Un Vescovo in carcere

Quinto appuntamento con la rubrica di mons. Giuseppe Giudice, piccoli racconti tratti da storie vere.
Foto di Stefan Schweihofer da Pixabay

Mio padre, oltre a gestire un negozio di generi alimentari, aveva pure il compito di provvedere al vitto e annessi vari per la Casa Circondariale del mio paese.

In quanto gestore, veniva invitato anche per i momenti istituzionali.

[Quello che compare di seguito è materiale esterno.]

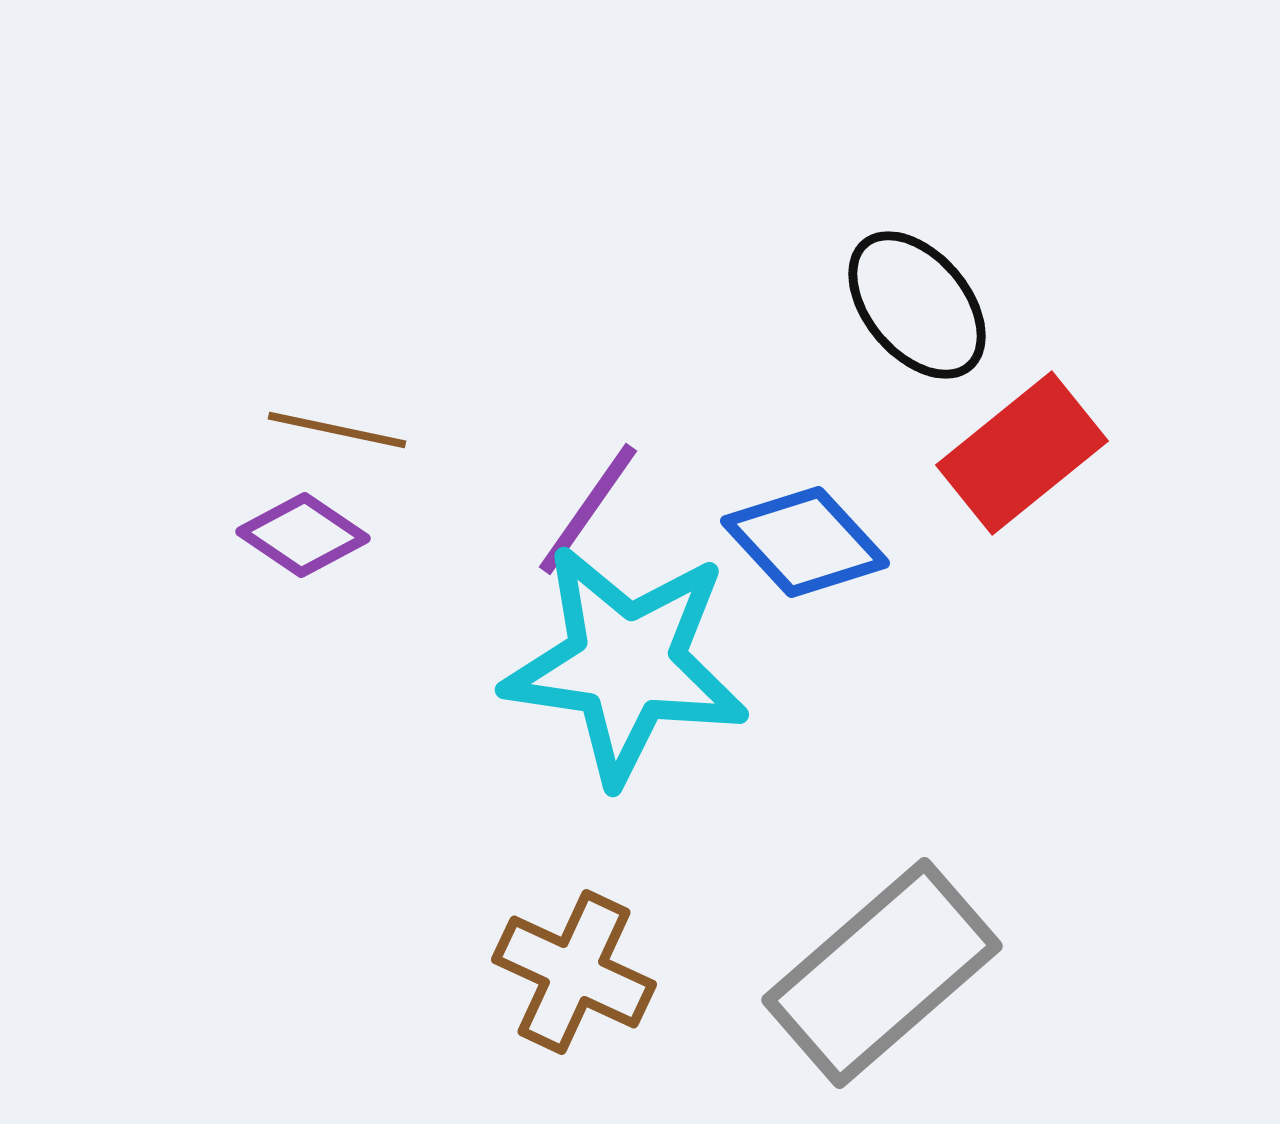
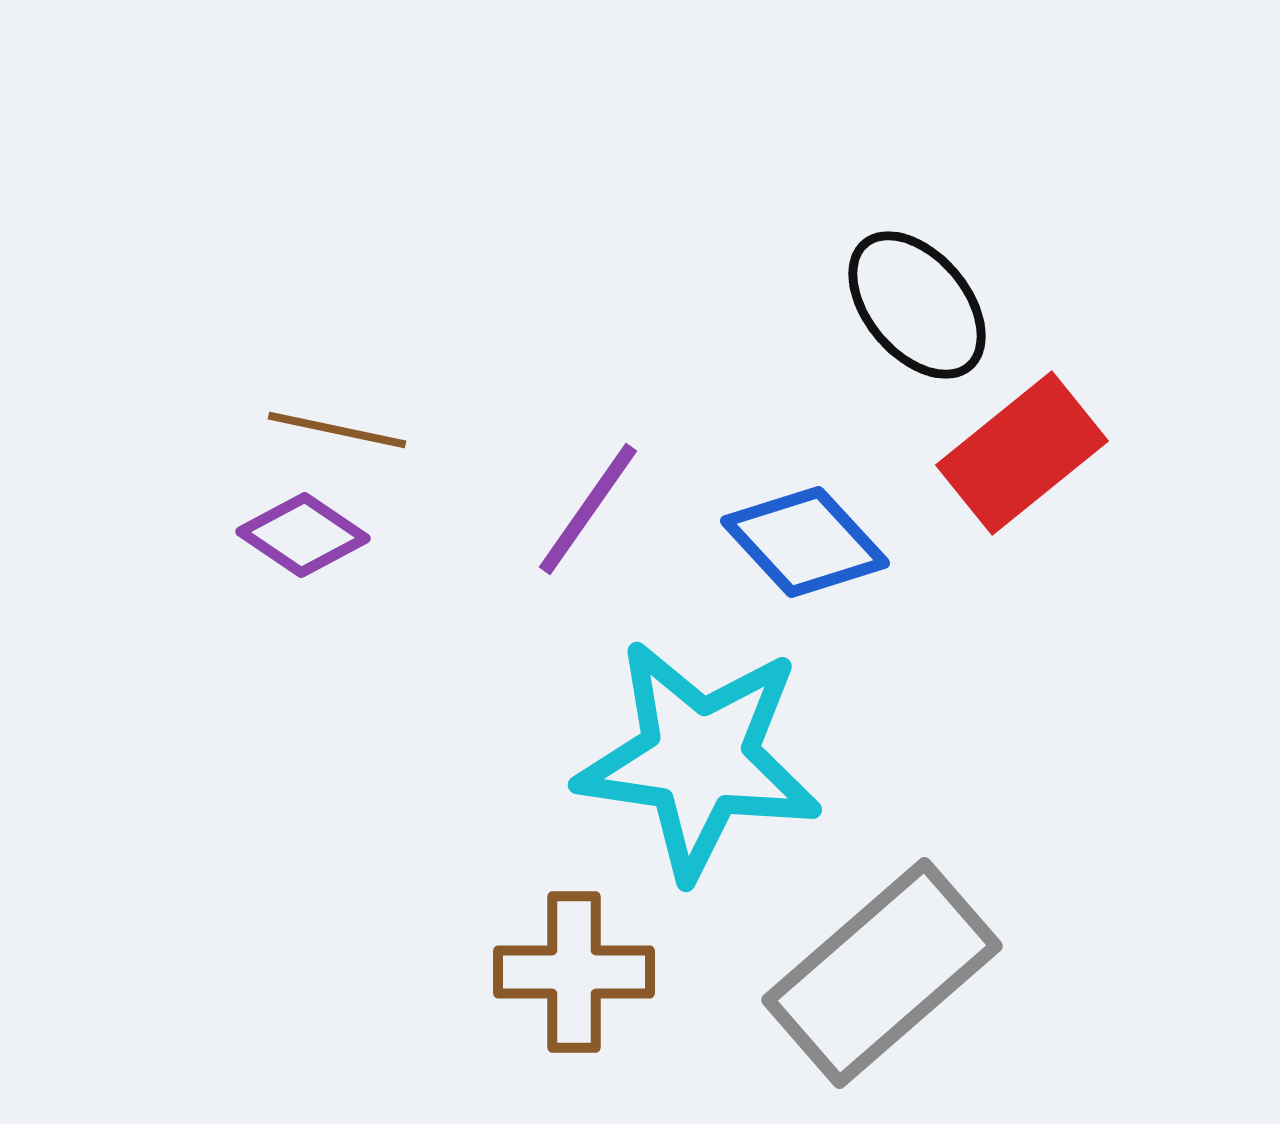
cyan star: moved 73 px right, 95 px down
brown cross: rotated 25 degrees counterclockwise
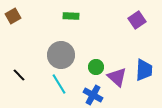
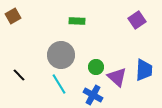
green rectangle: moved 6 px right, 5 px down
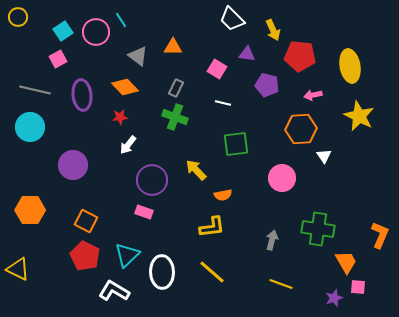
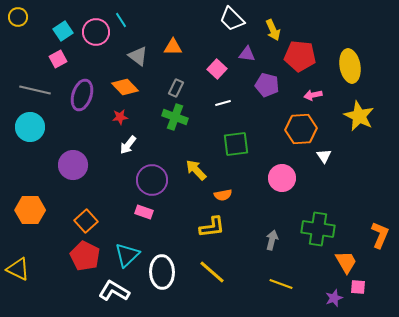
pink square at (217, 69): rotated 12 degrees clockwise
purple ellipse at (82, 95): rotated 24 degrees clockwise
white line at (223, 103): rotated 28 degrees counterclockwise
orange square at (86, 221): rotated 20 degrees clockwise
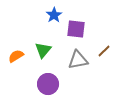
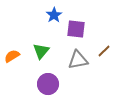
green triangle: moved 2 px left, 1 px down
orange semicircle: moved 4 px left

Per la Befana dei carcerati potevamo accompagnarlo anche noi figli.

Un giorno il Vescovo del tempo aveva presieduto la Messa per i detenuti per qualche occasione particolare.

Chi era stato presente, a pranzo ci raccontava di questo vescovo e del fatto che era stato impressionato dalla capacità del pastore di ascoltare tutta la Parola di Dio, memorizzandola, e di spiegarla in modo semplice ed efficace, senza neanche un foglietto tra le mani.

Poi mi disse, forse intuendo qualcosa: «Se diventi prete, parla sempre in modo semplice e con chiarezza, in modo che anche il più povero possa capire».

E continuò: «Quel giorno in carcere, dopo la parola del Vescovo, siamo stati tutti aiutati a vivere la nostra vita, anche restando tra le sbarre, con una bella parola di speranza».

Sì, la Parola non è incatenata e, anche in un carcere, arriva sempre al cuore di chi ascolta.

Quando le parole sono libere, perché eco dell’unica Parola, anche nelle situazioni più difficili, anche nelle carceri esistenziali fanno fiorire e sbocciare il fiore della speranza.

La Parola fa rifiorire anche il deserto e prepara per ognuno oasi di speranza.